The filterName() function validates whether the input value is a person's name. Valid names can only contain letter characters (a-z, A-Z).
The filterEmail() function validates input values as email addresses.
The filterString() function cleans input values by removing HTML tags and special characters.
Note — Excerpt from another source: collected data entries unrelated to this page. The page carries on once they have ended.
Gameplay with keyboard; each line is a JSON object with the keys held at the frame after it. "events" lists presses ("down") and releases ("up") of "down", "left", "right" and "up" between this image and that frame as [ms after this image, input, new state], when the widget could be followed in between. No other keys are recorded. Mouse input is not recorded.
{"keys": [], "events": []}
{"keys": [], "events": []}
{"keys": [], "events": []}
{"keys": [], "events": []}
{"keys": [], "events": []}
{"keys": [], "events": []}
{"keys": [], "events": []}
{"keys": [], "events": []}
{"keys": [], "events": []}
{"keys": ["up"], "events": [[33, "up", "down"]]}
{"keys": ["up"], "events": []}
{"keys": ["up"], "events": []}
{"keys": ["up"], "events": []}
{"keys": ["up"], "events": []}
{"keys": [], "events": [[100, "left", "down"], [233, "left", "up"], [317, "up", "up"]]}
It does not validate any input values.
inside the<form>The attribute action="contact.php" in the <form> tag specifies the same contact.php file to display the form and handle form data.
<input>and<textarea>attribute PHP code, such as <?php echo $name; ?> when the form validation error is re-displayed, displaying the pre-filled value.
.error class PHP code, such as <span class="error"><?php echo $nameErr; ?>/>Display the error for the corresponding field.
For more information on cleaning and validating filters, please refer toPHP FiltersReference.
Note:You need to set up the mail server on your computer for the PHP mail() function to work properly. If you only want to perform form validation, you can replace the email part with your own custom code.